As for FinCEN’s use of absolute rather than proportional SARs data, FBME Bank argued that the number of illegal transactions was only a small percentage of the bank’s activities. In response, FinCEN conceded that its focus was on absolute rather than relative data, explaining that the volume of suspicious transactions was a more useful metric than proportional data which “may allow significant volumes of money to pass through large banks.”  The court refused to address the validity of FinCEN’s logic relating to its reliance on absolute numbers rather than proportional data.

The court refused to address the validity of FinCEN’s logic relating to its reliance on absolute numbers rather than proportional data.

According to the court, these claims by the bank were “beyond the scope of the Court’s review of this motion, which is limited to considering whether FinCEN adequately responded to FBME’s comments regarding SARs data – not evaluating whether the agency properly applied the statutory factors.” Moreover, the court stated that there was no reason to conclude that the controlling statute, 31 U.S.C. § 5318A, actually required consideration of proportional data.  Thus, FinCEN simply had no duty to consider proportional data, at least in this case, and was free to focus entirely on selected, problematic transactions when evaluating the bank. Even if consideration by FinCEN of some proportional data was required, the court stated that FinCEN’s interpretation of the statutory factors dictating its investigative requirements set forth in 31 U.S.C. § 5318A(c)(2)(B)(i) was reasonable and noted that FinCEN had indeed considered the extent of FBME Bank’s legitimate activity.

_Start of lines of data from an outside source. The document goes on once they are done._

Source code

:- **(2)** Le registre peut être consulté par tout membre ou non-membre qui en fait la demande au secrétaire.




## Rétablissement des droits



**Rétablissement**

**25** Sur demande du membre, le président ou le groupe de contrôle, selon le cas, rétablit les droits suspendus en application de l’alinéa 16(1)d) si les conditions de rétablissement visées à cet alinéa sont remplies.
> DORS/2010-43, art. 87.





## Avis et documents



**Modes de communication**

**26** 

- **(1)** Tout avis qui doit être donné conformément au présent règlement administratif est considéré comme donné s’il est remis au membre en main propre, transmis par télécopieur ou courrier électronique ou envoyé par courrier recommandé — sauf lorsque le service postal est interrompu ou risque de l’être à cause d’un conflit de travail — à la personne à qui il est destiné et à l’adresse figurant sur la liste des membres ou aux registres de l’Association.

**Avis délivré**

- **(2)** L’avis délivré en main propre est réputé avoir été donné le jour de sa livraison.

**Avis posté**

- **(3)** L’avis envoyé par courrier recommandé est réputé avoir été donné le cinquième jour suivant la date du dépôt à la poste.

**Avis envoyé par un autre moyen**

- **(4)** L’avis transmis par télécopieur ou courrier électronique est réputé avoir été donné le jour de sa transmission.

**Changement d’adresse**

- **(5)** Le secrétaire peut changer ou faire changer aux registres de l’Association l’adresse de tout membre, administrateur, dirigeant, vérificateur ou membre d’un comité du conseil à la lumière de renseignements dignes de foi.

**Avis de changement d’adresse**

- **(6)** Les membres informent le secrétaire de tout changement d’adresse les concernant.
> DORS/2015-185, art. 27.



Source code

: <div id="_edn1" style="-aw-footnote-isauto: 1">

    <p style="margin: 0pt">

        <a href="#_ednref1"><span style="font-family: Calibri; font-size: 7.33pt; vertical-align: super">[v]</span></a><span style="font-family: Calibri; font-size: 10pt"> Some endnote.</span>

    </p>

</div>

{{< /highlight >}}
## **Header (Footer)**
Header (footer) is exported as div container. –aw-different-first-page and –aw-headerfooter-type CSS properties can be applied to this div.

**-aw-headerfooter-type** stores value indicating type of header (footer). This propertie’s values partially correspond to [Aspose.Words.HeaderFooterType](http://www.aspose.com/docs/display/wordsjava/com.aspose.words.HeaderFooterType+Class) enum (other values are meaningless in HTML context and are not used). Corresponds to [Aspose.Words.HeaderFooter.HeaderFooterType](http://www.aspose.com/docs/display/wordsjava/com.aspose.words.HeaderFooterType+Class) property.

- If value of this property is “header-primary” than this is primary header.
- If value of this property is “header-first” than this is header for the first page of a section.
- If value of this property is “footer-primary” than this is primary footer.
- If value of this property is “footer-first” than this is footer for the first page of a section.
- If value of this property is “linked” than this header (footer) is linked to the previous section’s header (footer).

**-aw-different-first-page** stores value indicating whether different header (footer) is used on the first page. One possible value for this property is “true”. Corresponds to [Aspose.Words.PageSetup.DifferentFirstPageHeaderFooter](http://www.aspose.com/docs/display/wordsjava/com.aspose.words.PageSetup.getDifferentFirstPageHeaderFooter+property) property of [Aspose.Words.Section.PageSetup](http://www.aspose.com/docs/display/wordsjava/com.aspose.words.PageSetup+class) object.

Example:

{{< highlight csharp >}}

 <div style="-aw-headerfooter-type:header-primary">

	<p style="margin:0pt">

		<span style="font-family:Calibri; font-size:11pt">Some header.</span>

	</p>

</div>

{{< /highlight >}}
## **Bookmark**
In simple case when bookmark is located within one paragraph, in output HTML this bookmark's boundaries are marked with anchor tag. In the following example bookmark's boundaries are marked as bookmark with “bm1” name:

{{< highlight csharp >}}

The court was skeptical of some of FinCEN’s explanations relating to its response to FBME Bank’s alternate explanations of increased SAR filings. Ultimately, however, the court distilled FinCEN’s position to the following: FinCEN did not materially rely on any increase in the number of SAR filings involving FBME Bank during the Cypriot financial crisis as compared to past periods of time in the analysis.  Rather, FinCEN’s analysis rested on FBME Bank’s financial activity from 2006 to 2014 (not simply the crisis occurring from 2013 to 2014).  Indeed, FinCEN stated that it relied more on the various determinations of FBME Bank’s weak AML controls and the nature of the SARs (“the shell company transactions, the lack of transparency, and the other signals of money laundering”) than the absolute numbers filed.

Finally, and possibly most concerning, FinCEN argued – and the court accepted – that it was not required to establish an objective threshold or benchmark for the number of SARs that would present a concern. The court held that it was within FinCEN’s authority and judgment not to set benchmarks which could end up setting a target for banks or customers wishing to evade money laundering controls.  Additionally, the court noted that setting a threshold also may have the opposite effect of encouraging banks to relax their compliance programs if they believed they were below the limit.  This finding was similar to the finding regarding the lack of a need to focus on proportional data – the implication being that FinCEN has broad discretion in a specific enforcement action to focus on a particular bank, without necessarily comparing its conduct to the conduct of other banks, and to focus even further on particular transactions within that single bank, without necessarily comparing those problematic transactions to all other transactions within that bank.  This apparent outcome may beg the question:  when FinCEN concludes — and asserts in a filing and a press release — that a financial institution had an “unusually high” number of problematic transactions, that number was “unusually high” as compared to what?